An ancient proverb says this best:
Hope deferred makes the heart sick, but a desire when it comes to pass is a tree of life. – Proverbs 13:12
The applications are limitless, and the message here is about perspective. An expectation that is on its way, and an expectation that is put off for another day actually could be different perspectives on the exact same event.
A Christmas Story
My experience of Christmas is a great example: Presents under the tree. If I had no idea of when I could open them, seeing them would be painful, rather than joyful. My heart would be sick. If I wasn’t sure that I was going to actually get anything I wanted, I would know when, but my heart would still be sick.

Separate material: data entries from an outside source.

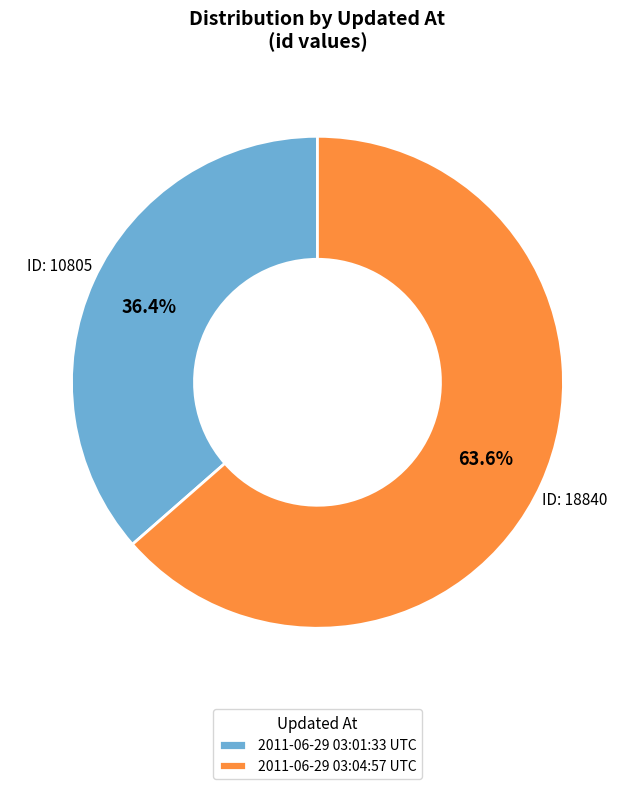

How many slices are in this pie chart?

2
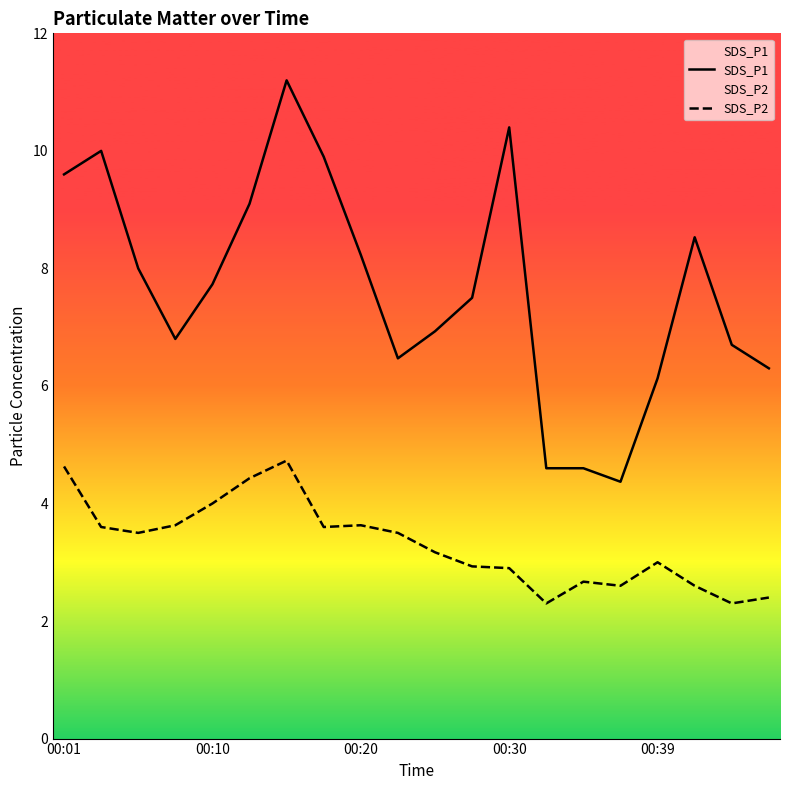

The value of SDS_P2 at 6 is 2.6. True or false?

False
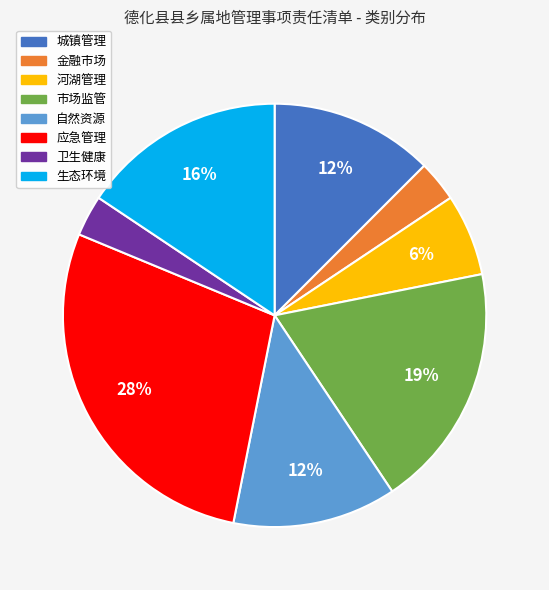

Which category has the biggest portion of the pie?

应急管理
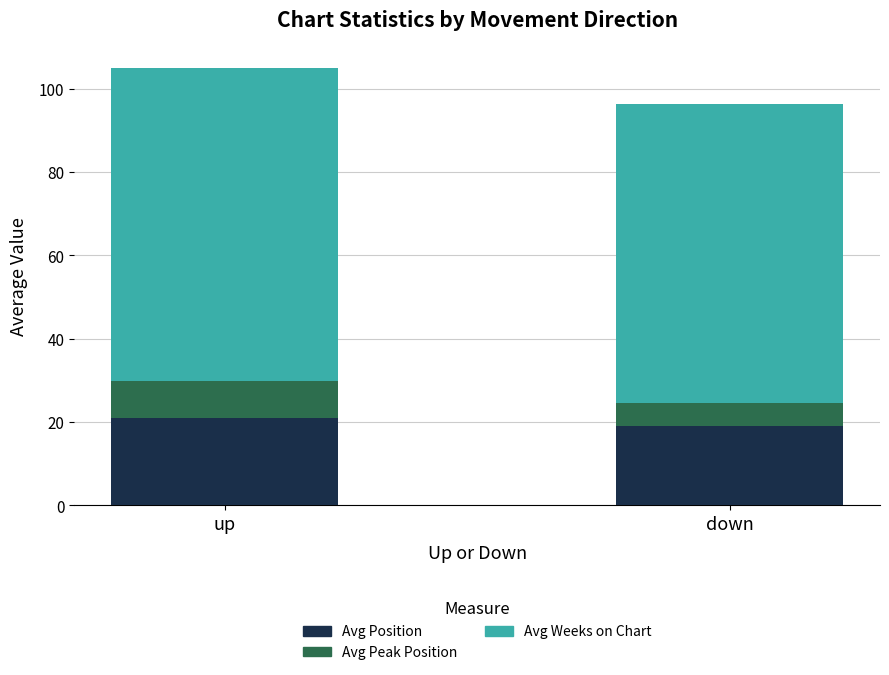

What value does the Avg Position series have at down?

19.0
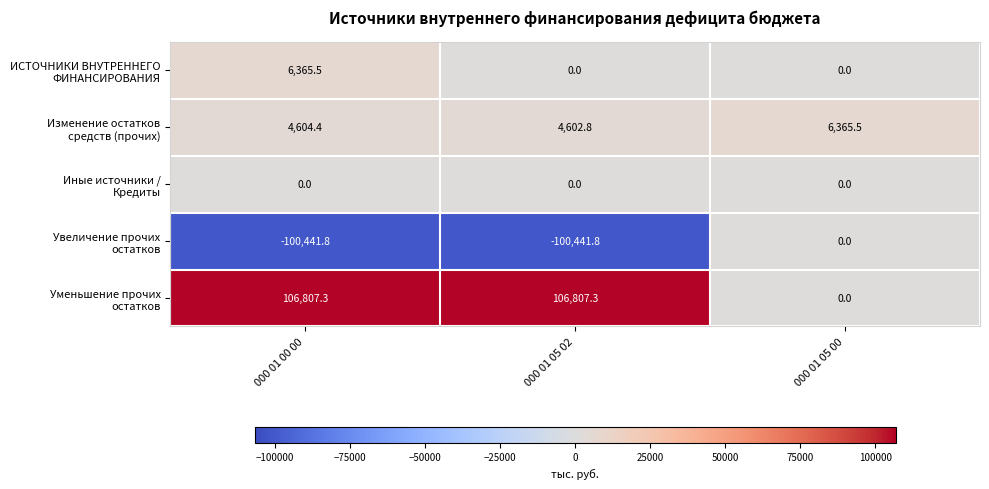

What is the smallest value displayed?

-100441.8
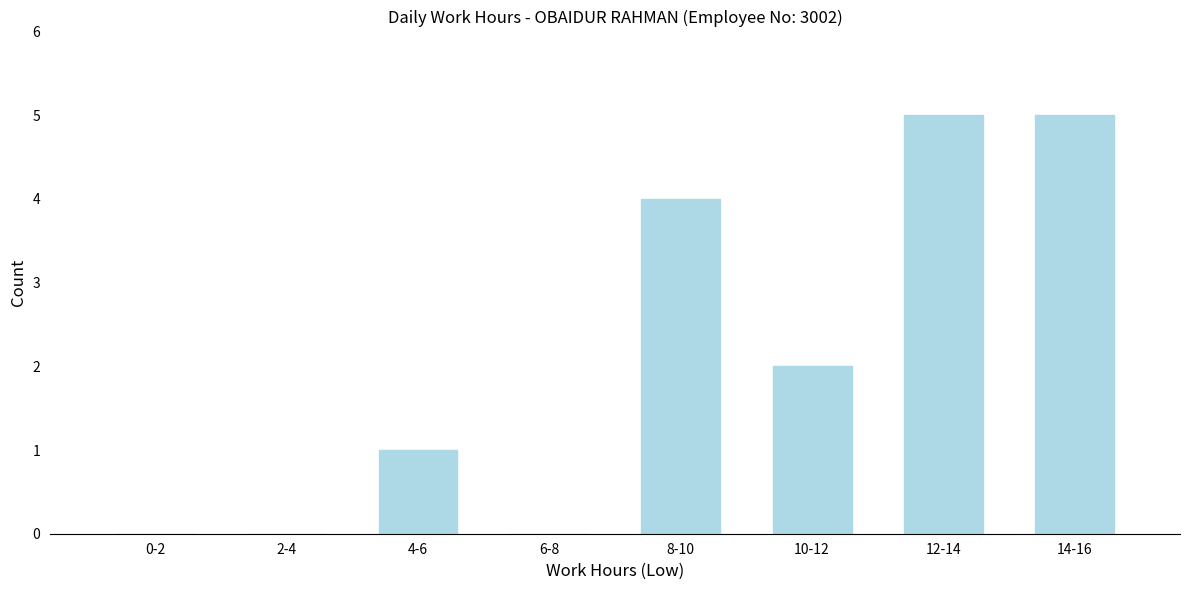

Reading left to right, what are all the values shown in this chart?

0-2=0	2-4=0	4-6=1	6-8=0	8-10=4	10-12=2	12-14=5	14-16=5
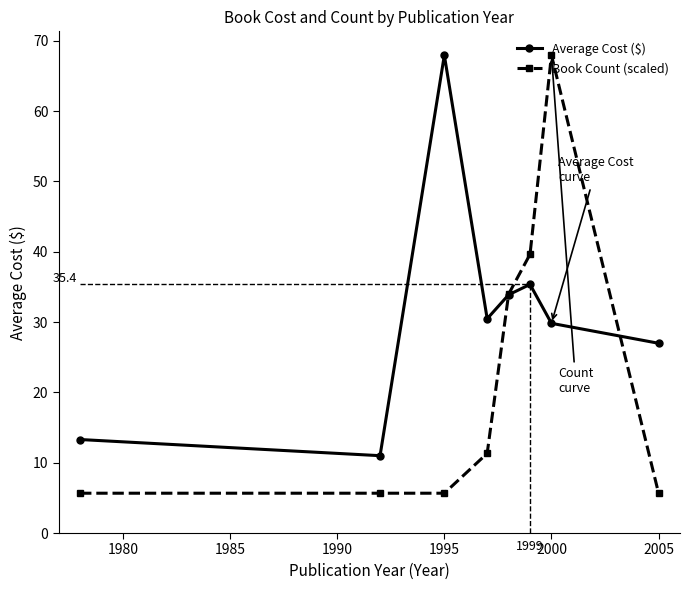

What is the greatest value displayed?

68.0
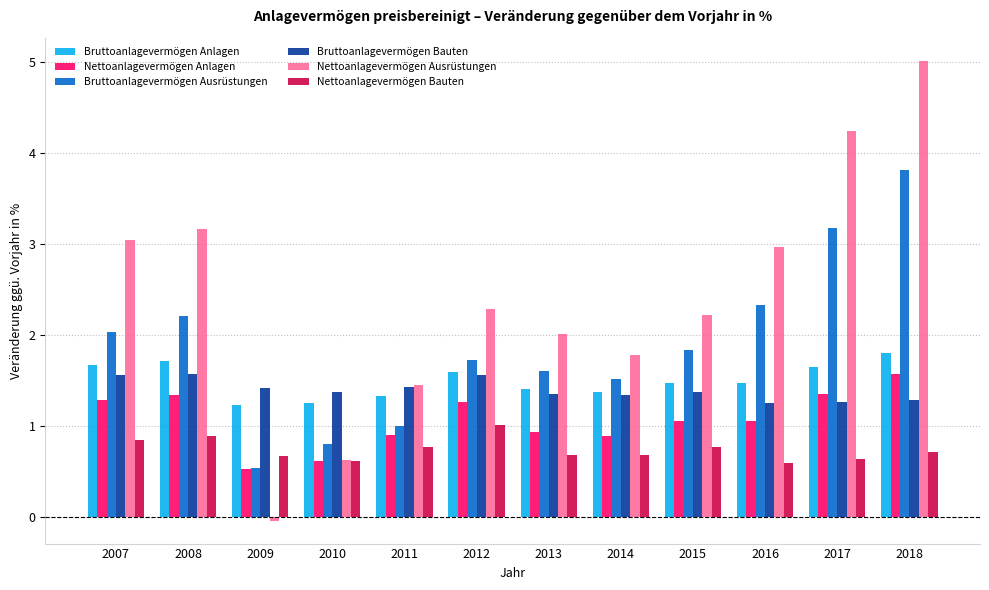

What is the total value across all series at 2011?

6.9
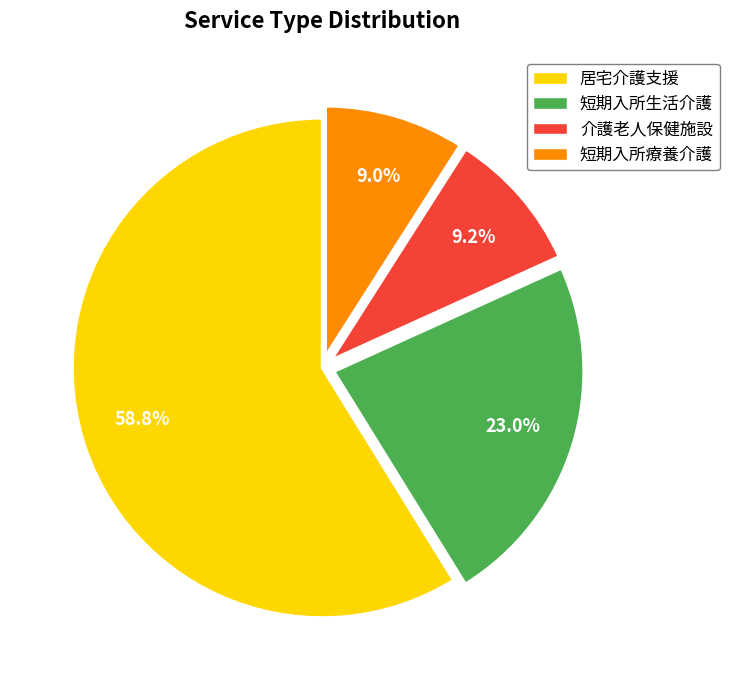

What percentage is the 介護老人保健施設 slice, to the nearest percent?

9%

Waiting for a desire to come doesn’t make your heart is sick. If that were so, then we wouldn’t do Christmas or holidays the way we do it. No, a desire that’s coming – anticipating goodness fulfilled – is actually one of the very best experiences. The only thing better is the joy that comes from giving the gift that fulfills another.
Trusted Leadership
The big difference between the two experiences is the context of a trustworthy relationship. Your leadership and experience can set the stage for your project to be a “tree of life”.
- Know your team
- Manage your resources
- Define the variables and unknowns
- Set accurate, attainable expectations
- Add more margin
- Then work your hiney off to exceed their expectations
I have also seen the ugly other end of this when bureaucracy is substituted for leadership, and projects that should take weeks, if effectively managed, turn into years. Education and Government projects are notorious for this. This is critical: you have to deliver.
Well-Curated Relationships
In my early days, the desire to please my clients created some project disasters, with more than a few all-nighters, and even the occasional missed deadline. I see this all of the time when zealous salesmen are misplaced as project manager. You can’t guide the process based on hope. Accurate timelines, with buffers built in are the key.